The production manager on the Ofon Phase 2 offshore platform operated by Total S.A. must purchase specialized environmental equipment or an equivalent service. The first cost is $250,000 with an AOC of $79,000. The manager has let it be known that he does not care about the salvage value because he thinks it will make no difference in the decision-making process. His supervisor estimates the salvage might be as high as $100,000 or as low as $10,000 in 3 years, at which time the equipment will be unnecessary. Alternatively, a subcontractor can provide the service for $220,000 per year. The total offshore project MARR is 14% per year. Determine if the decision to buy the equipment is sensitive to the salvage value.
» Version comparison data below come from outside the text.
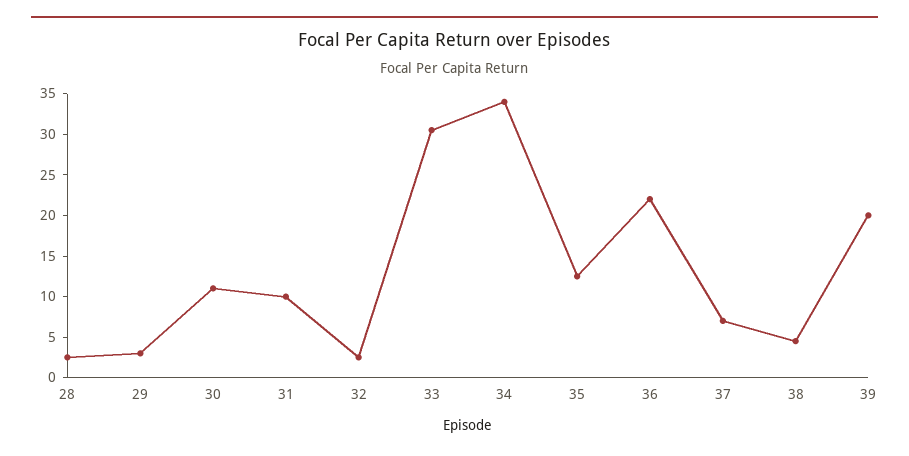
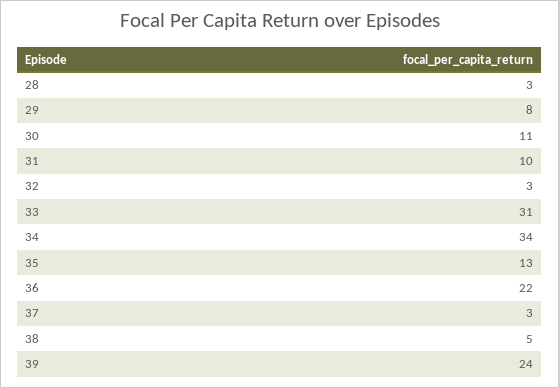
29: 3 -> 8
37: 7 -> 3
39: 20 -> 24

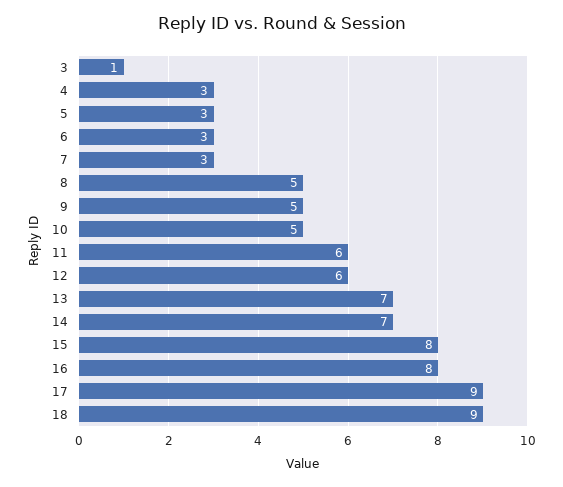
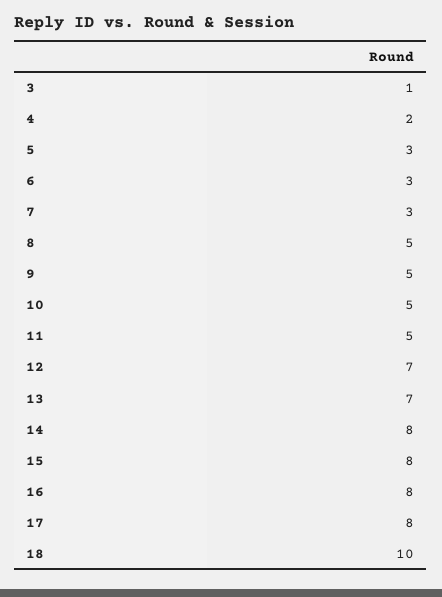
4: 3 -> 2
11: 6 -> 5
12: 6 -> 7
14: 7 -> 8
17: 9 -> 8
18: 9 -> 10

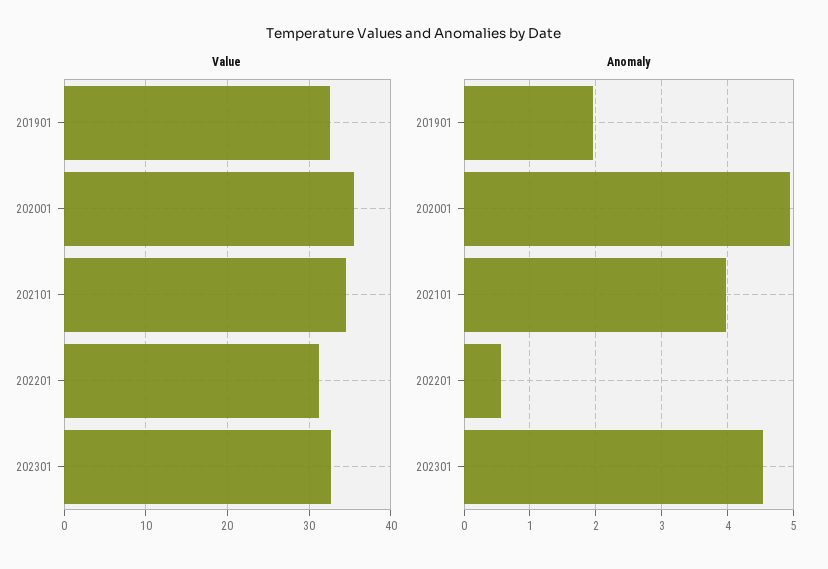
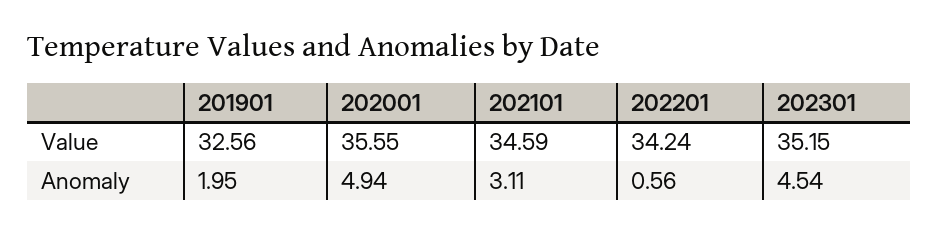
Value, 202201: 31 -> 34.24
Value, 202301: 33 -> 35.15
Anomaly, 202101: 4 -> 3.11

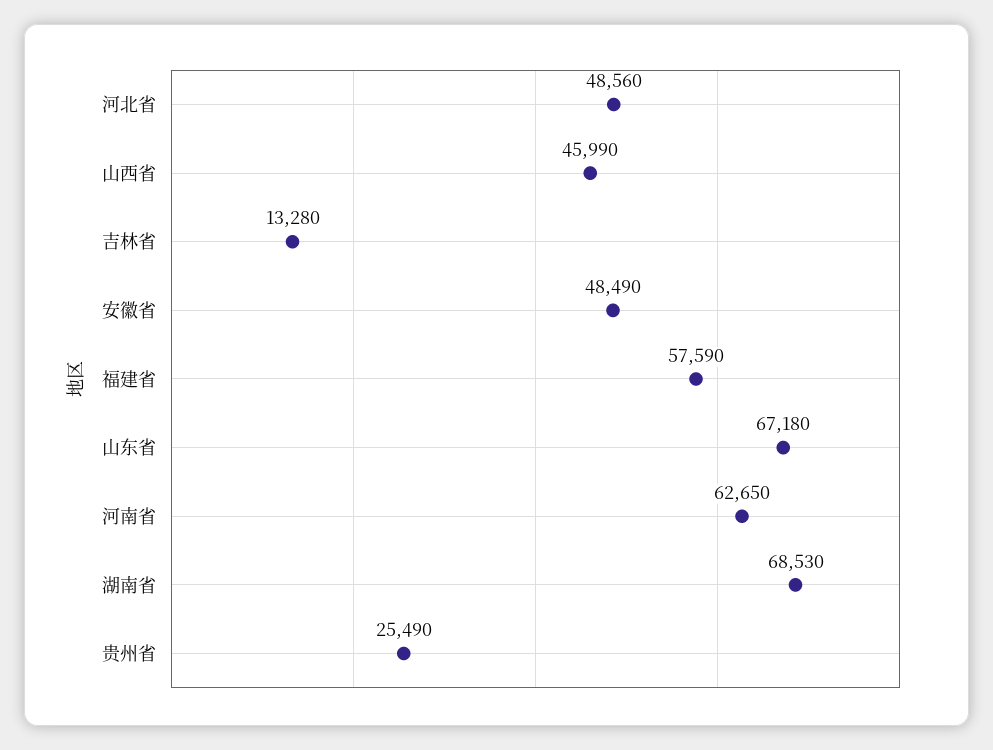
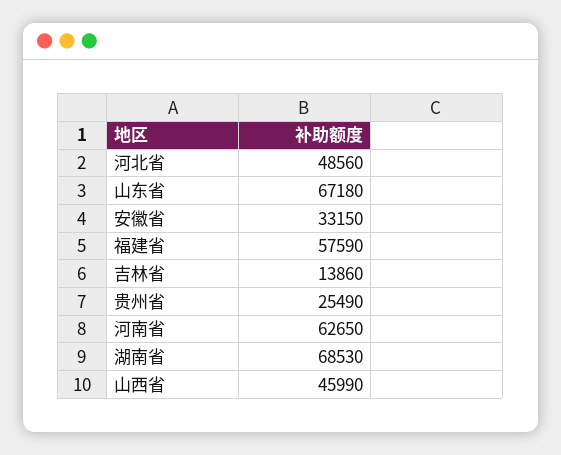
吉林省: 13280 -> 13860
安徽省: 48490 -> 33150

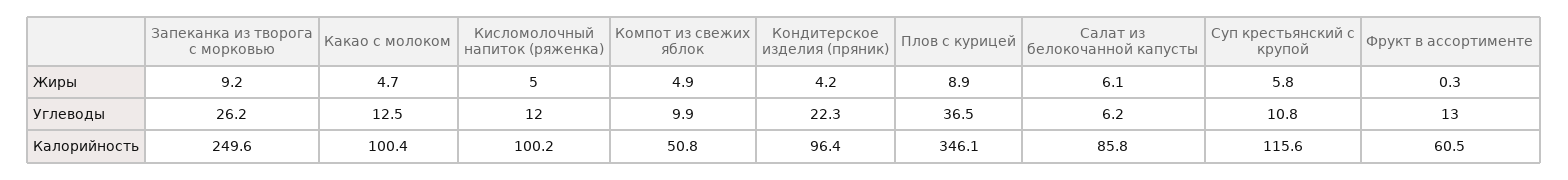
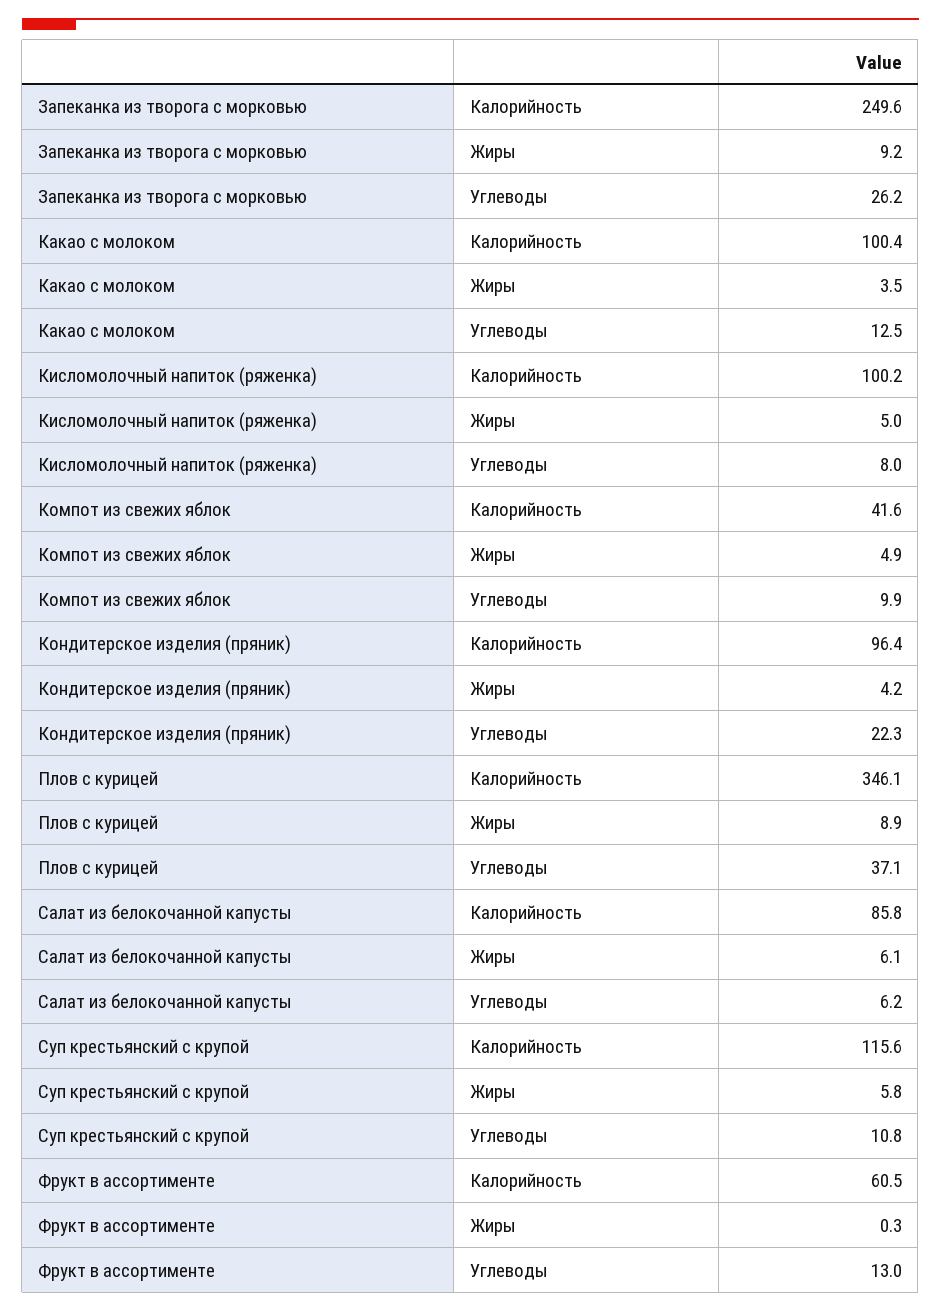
Какао с молоком, Жиры: 4.7 -> 3.5
Кисломолочный напиток (ряженка), Углеводы: 12 -> 8
Плов с курицей, Углеводы: 36.5 -> 37.1
Компот из свежих яблок, Калорийность: 50.8 -> 41.6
The annual worth of high salvage value is $ .
The annual worth of low salvage value is $ .
Decision is (not sensitive/sensitive) to salvage value.
Case of high salvage value
First Cost=Co=-$250000
AOC=R=79000
Salvage=S=$100000
MARR=i=14%
Useful life=n=3 years
AW of Cost in this option=-Co*(A/P,14%,3)-R+S*(P/F,14%,3)*(A/P,14%,3)
Let us calculate the interest factors
(P/F,0.14,3)=1/(1+0.14)^3=0.674972
AW of Cost in this option=-250000*0.430731-79000+100000*0.674972*0.430731=-157609.61
Case of high salvage value
In this case S=$10000
AW of Cost in this option=-Co*(A/P,14%,3)-R+S*(P/F,14%,3)*(A/P,14%,3)
AW of Cost in this option=-250000*0.430731-79000+10000*0.674972*0.430731=-183775.44
We find that equivalent annual cost is higher than in case of outsourcing irrespective of salvage value.
Manufacturer should go for in house facility.
Decision is not sensitive to salvage value in this case.